*** Excerpted records ***

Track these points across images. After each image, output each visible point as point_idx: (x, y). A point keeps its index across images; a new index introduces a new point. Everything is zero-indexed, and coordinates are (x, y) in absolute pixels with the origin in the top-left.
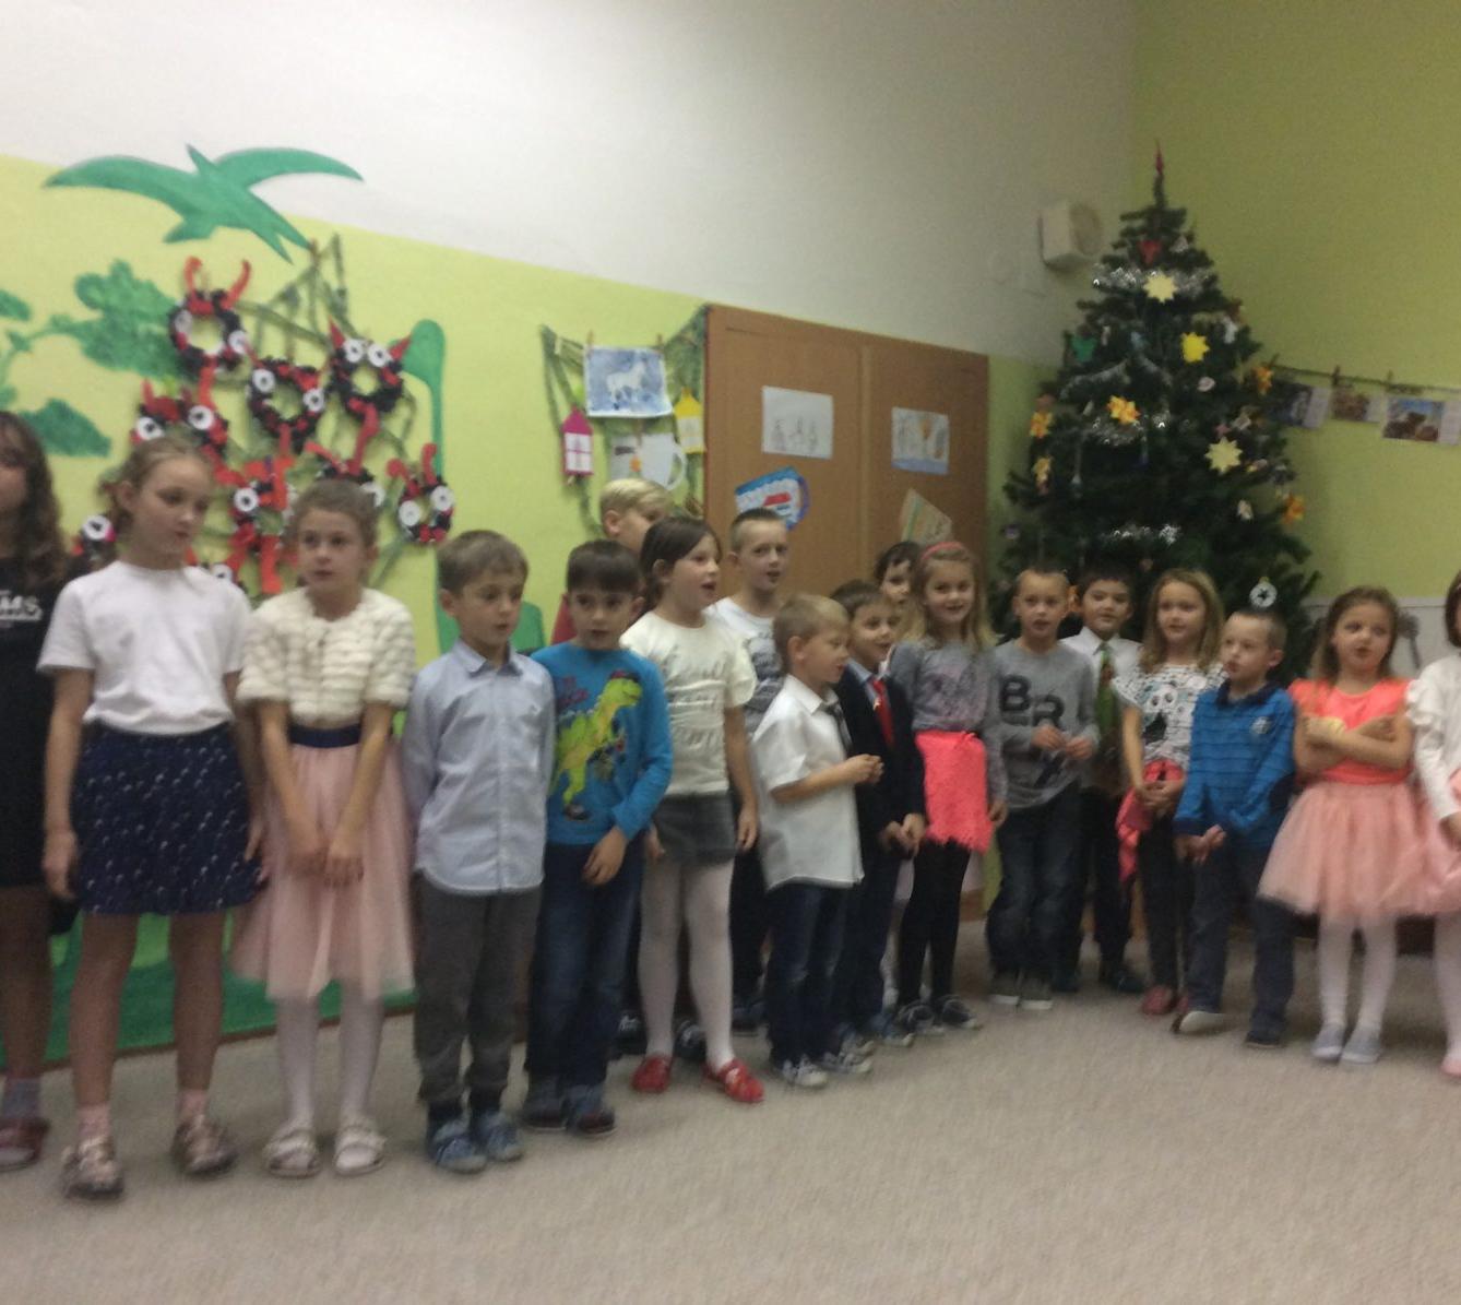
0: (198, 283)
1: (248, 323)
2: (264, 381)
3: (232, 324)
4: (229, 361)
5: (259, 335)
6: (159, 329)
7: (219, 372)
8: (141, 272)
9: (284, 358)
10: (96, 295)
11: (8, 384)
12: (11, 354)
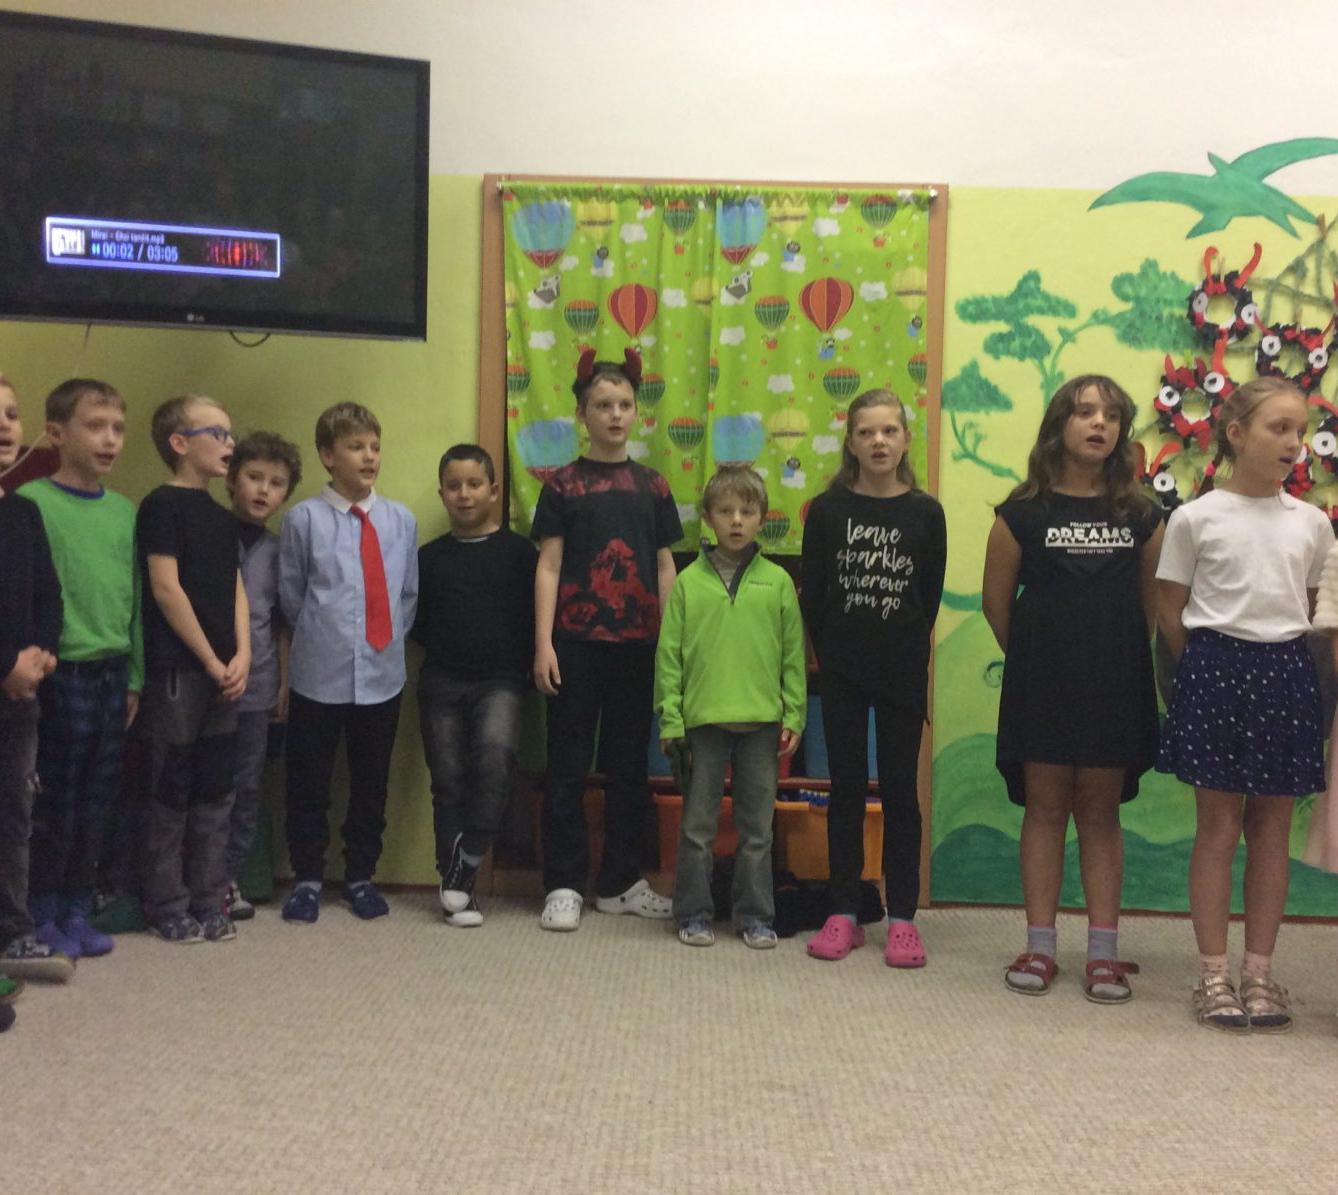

***
*** Excerpted records ***

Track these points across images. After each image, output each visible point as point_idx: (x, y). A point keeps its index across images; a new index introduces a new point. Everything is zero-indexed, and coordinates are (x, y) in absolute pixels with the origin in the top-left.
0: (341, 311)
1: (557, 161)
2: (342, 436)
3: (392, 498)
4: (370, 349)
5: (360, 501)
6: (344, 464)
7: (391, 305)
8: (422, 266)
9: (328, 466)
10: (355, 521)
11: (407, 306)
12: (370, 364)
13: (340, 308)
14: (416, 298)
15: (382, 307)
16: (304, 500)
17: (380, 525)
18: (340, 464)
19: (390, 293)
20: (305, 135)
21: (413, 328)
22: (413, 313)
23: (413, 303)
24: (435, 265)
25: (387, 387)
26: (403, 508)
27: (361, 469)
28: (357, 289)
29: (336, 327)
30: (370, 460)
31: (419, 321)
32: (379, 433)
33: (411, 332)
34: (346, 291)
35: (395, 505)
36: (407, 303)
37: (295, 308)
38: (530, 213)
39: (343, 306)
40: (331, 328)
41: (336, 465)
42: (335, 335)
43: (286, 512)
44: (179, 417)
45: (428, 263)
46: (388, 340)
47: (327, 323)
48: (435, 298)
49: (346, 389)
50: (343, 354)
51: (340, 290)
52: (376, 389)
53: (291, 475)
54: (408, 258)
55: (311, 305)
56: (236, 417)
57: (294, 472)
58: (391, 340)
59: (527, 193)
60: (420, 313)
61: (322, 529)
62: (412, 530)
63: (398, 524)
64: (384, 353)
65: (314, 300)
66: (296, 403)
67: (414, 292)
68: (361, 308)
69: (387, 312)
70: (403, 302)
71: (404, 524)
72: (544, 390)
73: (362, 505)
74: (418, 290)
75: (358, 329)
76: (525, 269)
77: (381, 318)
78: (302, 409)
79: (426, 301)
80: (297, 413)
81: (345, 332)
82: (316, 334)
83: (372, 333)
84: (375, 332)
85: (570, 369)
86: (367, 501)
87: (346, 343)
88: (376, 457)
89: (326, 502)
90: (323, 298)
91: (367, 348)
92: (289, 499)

***

In the data above, find the line with "7: (219, 372)" and the line with "12: (11, 354)". Retype both, plus every line between them, exactly.

_Task output_
7: (219, 372)
8: (141, 272)
9: (284, 358)
10: (96, 295)
11: (8, 384)
12: (11, 354)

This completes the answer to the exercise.